§ Page extract:
################

Recently, I was re-reading a very helpful book for affair-proofing marriage titled “Close Calls: What Adulterers Want You to Know about Protecting Your Marriage”. It’s by Dave Carder, a colleague I’ve known for many years who specializes in the area of affair recovery and who also (like me) has a big heart for those in Christian ministry. In the book, he gives lots of illustrations of the various risk factors that frequently lead otherwise unsuspecting men and women into affairs or “close calls” with affairs.
One particular illustration struck me. Not so much for the actual story line, but rather for the unintentional three-point outline I noticed that (in my own professional experience) is more at the heart of how we end up flirting with just about any area of sin in the first place.
“I thought I could control the situation on my own.” The list of things we can control as humans is extremely short. For the most part, it’s an illusion. Just ask any spouse, parent or small business owner for an honest answer on this and you’ll see what I mean. The smoother sailing our circumstances are, the more we tend to buy the lie that we are in control. But when the headwinds begin to blow, we quickly find out otherwise.
So also when we flirt with the danger of lust. Whatever it’s expression we’re drawn towards, as long as “rewarding” circumstances are experienced, we falsely interpret that we’re getting away with it, that we have permission to continue, or that we have God’s blessing in the pursuit. This last one is the most dangerous, as we believe and even tell others that what God actually calls evil we’ve come to label “good”.

################

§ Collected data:
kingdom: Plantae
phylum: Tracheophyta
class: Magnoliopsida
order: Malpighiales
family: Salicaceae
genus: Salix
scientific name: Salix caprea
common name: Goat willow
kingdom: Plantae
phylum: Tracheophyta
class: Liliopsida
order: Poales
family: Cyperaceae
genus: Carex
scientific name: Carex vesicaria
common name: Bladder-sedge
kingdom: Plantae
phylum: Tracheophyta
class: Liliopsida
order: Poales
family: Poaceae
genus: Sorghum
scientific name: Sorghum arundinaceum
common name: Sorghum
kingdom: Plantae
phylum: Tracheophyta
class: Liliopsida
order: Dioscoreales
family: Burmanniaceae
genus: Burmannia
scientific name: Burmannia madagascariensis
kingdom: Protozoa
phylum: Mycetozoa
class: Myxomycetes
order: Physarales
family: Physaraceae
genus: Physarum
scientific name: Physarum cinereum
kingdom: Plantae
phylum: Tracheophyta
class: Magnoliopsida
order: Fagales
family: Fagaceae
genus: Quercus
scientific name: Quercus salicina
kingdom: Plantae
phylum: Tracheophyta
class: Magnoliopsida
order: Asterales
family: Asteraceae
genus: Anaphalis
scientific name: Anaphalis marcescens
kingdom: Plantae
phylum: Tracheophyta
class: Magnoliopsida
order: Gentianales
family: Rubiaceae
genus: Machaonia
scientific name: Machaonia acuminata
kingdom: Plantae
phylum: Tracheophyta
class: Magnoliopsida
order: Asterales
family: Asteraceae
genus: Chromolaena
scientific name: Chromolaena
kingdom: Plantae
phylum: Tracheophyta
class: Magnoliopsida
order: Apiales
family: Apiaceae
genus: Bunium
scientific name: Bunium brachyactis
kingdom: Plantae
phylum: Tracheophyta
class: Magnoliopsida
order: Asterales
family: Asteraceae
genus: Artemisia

################

§ Assignment: Rewrite the stretch of the passage on affair-proofing marriage from "One particular illustration" through "the first place.", putting "framework" in place of "outline".

§ Solution:
One particular illustration struck me. Not so much for the actual story line, but rather for the unintentional three-point framework I noticed that (in my own professional experience) is more at the heart of how we end up flirting with just about any area of sin in the first place.